| What the task asks |
Convert every line of the records into a numbered list, skipping blank lines. Omit the pictures from your answer.

═══ Data for analysis

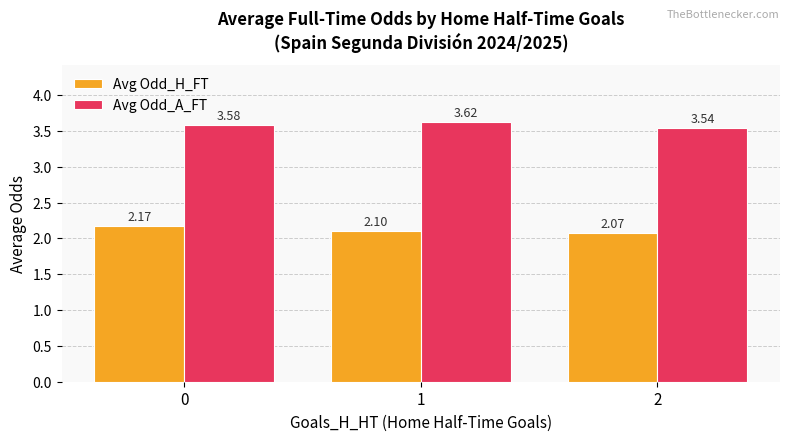

The value of Avg Odd_A_FT at 1 is 5.8. True or false?

False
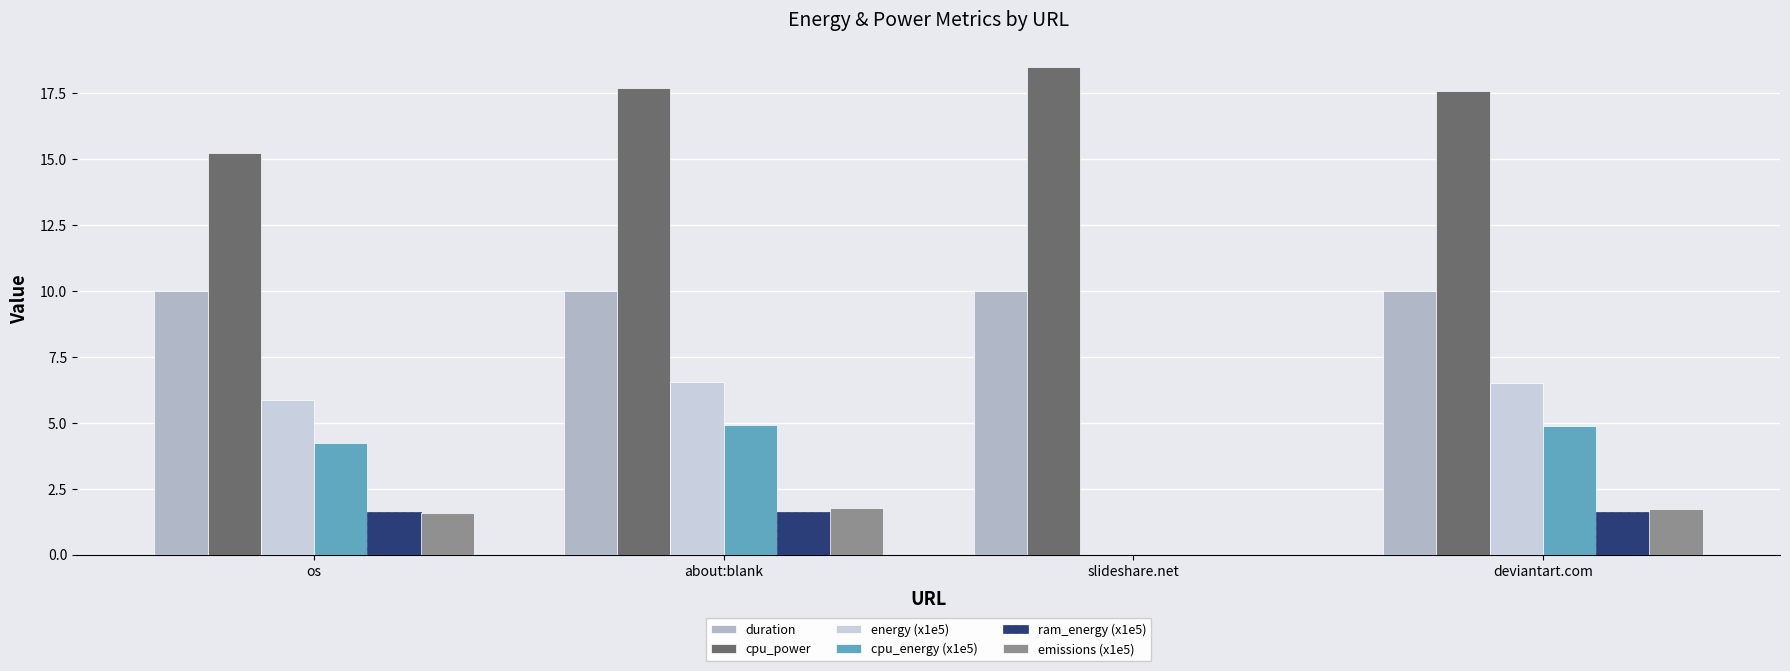

Reading left to right, transcribe all the data shown in this chart.

duration: 10.0	10.0	10.0	10.0
cpu_power: 15.2	17.7	18.5	17.6
energy (x1e5): 5.8	6.5	0.0	6.5
cpu_energy (x1e5): 4.2	4.9	0.0	4.9
ram_energy (x1e5): 1.6	1.6	0.0	1.6
emissions (x1e5): 1.6	1.7	0.0	1.7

══════

| Answer box |
1. The value of Avg Odd_A_FT at 1 is 5.8. True or false?
2. False
3. Reading left to right, transcribe all the data shown in this chart.
4. duration: 10.0	10.0	10.0	10.0
5. cpu_power: 15.2	17.7	18.5	17.6
6. energy (x1e5): 5.8	6.5	0.0	6.5
7. cpu_energy (x1e5): 4.2	4.9	0.0	4.9
8. ram_energy (x1e5): 1.6	1.6	0.0	1.6
9. emissions (x1e5): 1.6	1.7	0.0	1.7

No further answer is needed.